Foothill Fiscal FAQs
Foothill College - Fiscal FAQs
Definitions
For a complete set of definitions, see the glossary section of the District’s budget report.
Frequently Asked Questions
When local property tax revenue and student enrollment fees exceed the revenue that we receive from the state SCFF under the hold harmless provision, in theory we should become basic aid/community supported. For the FHDA 2024-25 Tentative Budget, the District is projected to be very close (about $1 million) from being basic aid/community supported under current local property tax assumptions. However, the county is projecting a very large negative Educational Revenue Augmentation Fund (ERAF) adjustment of about -$26 million for the 2024-25 year, which will lower the reported local property taxes for our district, moving us further away from basic aid.
If the District were to become basic aid, in the beginning there may not be much of a benefit as we would be barely into basic aid. As the years go by and depending on the amount by which property tax revenue increases, there could be an accrued financial benefit from basic aid.
There is no plan with the current budget situation to eliminate full-time faculty or staff positions. We will be adjusting for increases in expenses by redistributing operating expenses and making decisions on which operating (not employee) costs to discontinue. Due to the reduction of class sections offered, we will hire fewer part-time faculty.
There is no current plan to eliminate academic programs due to budget constraints. The elimination of programs is a shared governance item where the faculty voice is critical. There is not a process at Foothill that gives faculty the opportunity to weigh in on the relevance and viability of academic programs. The Academic Senate will be discussing and creating a process for program revitalization and discontinuation. This process is important for our shared governance bodies to have, regardless of the budget situation. The curricula need of students, the community, and the workforce change over time. We have a process to add new courses and programs as part of the curriculum process. There also needs to be a faculty-led process to evaluate whether existing programs still meet student and community needs.

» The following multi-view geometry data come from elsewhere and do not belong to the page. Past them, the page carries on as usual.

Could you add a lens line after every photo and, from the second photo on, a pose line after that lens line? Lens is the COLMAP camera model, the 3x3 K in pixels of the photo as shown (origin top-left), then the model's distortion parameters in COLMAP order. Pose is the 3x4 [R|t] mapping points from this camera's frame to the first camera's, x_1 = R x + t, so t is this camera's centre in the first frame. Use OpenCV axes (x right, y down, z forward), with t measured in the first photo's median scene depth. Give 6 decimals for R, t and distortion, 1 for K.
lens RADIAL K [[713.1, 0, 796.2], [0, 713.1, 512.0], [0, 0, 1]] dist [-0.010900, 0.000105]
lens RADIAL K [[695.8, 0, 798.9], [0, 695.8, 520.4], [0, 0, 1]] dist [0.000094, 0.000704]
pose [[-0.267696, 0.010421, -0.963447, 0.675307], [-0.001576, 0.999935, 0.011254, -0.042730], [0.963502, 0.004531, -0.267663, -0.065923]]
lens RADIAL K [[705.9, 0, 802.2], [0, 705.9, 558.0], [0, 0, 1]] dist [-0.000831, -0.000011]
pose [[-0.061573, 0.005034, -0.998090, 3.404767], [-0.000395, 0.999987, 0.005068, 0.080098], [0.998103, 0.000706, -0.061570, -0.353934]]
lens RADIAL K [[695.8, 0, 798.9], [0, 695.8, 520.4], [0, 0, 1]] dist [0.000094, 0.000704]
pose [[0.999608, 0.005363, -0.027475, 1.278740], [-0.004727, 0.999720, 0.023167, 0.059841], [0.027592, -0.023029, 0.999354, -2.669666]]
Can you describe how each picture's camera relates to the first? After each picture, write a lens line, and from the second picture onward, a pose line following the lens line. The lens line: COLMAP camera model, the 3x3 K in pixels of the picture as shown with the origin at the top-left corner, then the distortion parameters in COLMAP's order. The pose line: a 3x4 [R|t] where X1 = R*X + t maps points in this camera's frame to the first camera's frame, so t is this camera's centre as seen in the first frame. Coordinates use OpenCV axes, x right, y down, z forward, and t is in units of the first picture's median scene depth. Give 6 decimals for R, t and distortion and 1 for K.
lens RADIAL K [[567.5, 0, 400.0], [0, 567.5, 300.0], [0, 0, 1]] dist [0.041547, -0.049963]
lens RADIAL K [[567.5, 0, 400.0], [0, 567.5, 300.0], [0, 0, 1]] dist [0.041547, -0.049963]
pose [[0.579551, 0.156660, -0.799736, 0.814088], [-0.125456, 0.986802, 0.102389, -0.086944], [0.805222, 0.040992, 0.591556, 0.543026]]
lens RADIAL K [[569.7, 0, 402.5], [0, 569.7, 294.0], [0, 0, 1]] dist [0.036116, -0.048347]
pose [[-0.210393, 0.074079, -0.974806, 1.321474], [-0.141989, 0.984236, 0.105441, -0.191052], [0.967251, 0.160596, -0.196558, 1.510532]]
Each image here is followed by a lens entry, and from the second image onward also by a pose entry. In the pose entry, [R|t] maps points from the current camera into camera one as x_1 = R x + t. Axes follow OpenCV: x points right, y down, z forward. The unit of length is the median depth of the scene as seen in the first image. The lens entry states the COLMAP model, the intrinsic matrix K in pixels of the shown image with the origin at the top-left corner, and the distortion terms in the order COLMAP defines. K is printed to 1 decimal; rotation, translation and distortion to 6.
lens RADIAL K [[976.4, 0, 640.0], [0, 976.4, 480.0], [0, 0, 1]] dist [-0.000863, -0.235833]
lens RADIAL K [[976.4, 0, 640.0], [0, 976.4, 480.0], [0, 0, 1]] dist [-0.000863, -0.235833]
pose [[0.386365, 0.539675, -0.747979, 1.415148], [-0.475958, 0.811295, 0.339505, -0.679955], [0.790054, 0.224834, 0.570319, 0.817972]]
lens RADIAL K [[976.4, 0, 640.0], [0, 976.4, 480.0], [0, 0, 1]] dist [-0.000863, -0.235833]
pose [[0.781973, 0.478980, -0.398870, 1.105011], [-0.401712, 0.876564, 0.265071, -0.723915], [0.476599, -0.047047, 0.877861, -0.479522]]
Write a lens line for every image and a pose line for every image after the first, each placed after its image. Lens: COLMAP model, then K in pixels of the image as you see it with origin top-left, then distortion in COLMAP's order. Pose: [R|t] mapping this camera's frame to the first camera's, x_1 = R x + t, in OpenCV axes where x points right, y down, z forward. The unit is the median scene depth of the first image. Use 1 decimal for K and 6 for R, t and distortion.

“Pulling back” means taking back unspent funds that were previously allocated for multi-year budgets. There have been no definite communications about “pulling back” funds though rumors are circulating in the CCC system around sweeping the unspent funds for the multi-year allocations of Strong Workforce, LAEP, or the COVID Block grant in order to close the state deficit. Until we hear anything definitive, we will continue to budget with the previously set year to year allocations.
The State’s budget for California Community College for 2024-25 does not include new instructional equipment, library materials or scheduled maintenance funding at this time. At Foothill, we plan to use past year's funding of approximately $1.3 million over the next few years to support instructional equipment and materials needs. We will also rely on State Lottery materials funds to support the purchase of books, periodicals and software to support student learning.
We are operating right at the 50% law. This means that as we reduce what we spend on faculty salaries and benefits we need to reduce our non-instructional expenses. This means that there will need to be reductions on the operational costs (non-staff) of the non-instructional side of the 50% law.
Measure G was approved on March 3, 2020. The $898 million in funding is for the entire district and Foothill College was originally allocated $175 million for our priority projects. This has now been increased to $195 million. In addition, the Board recently approved faculty and staff housing on the Foothill campus. The larger projects (housing, Sunnyvale Center remodel/HVAC, pool/changing rooms upgrades, and dental clinic) will take some time to complete. Campus lighting, new signage and wayfinding, and other infrastructure upgrades are already in the planning stages.
Non-resident revenue is not separated out of the budget. The District is projecting about $24 million for non-resident revenue as of the 2024-25 FHDA Tentative Budget. Non-resident revenue offsets the direct costs of the ISP (International Student Program) staff. The non-resident revenue is added into the District’s total general fund which covers the operating expenses and helps to support instruction, student services and administrative expenses throughout the District.
Contract and community ed funded projects may be a way to meet the needs of certain community members. It is not a solution in general because there are restrictions on the type of classes that can be offered and restrictions on what revenue from these programs can be spent on.
Workforce programs contribute to living wage gains, degrees, employment, and certificates, all of which are part of the SCFF metrics we are required to report. Dual enrollment FTES is compensated at a higher rate than a regular student and dual-enrolled students are also earning certificates and completing CTE units.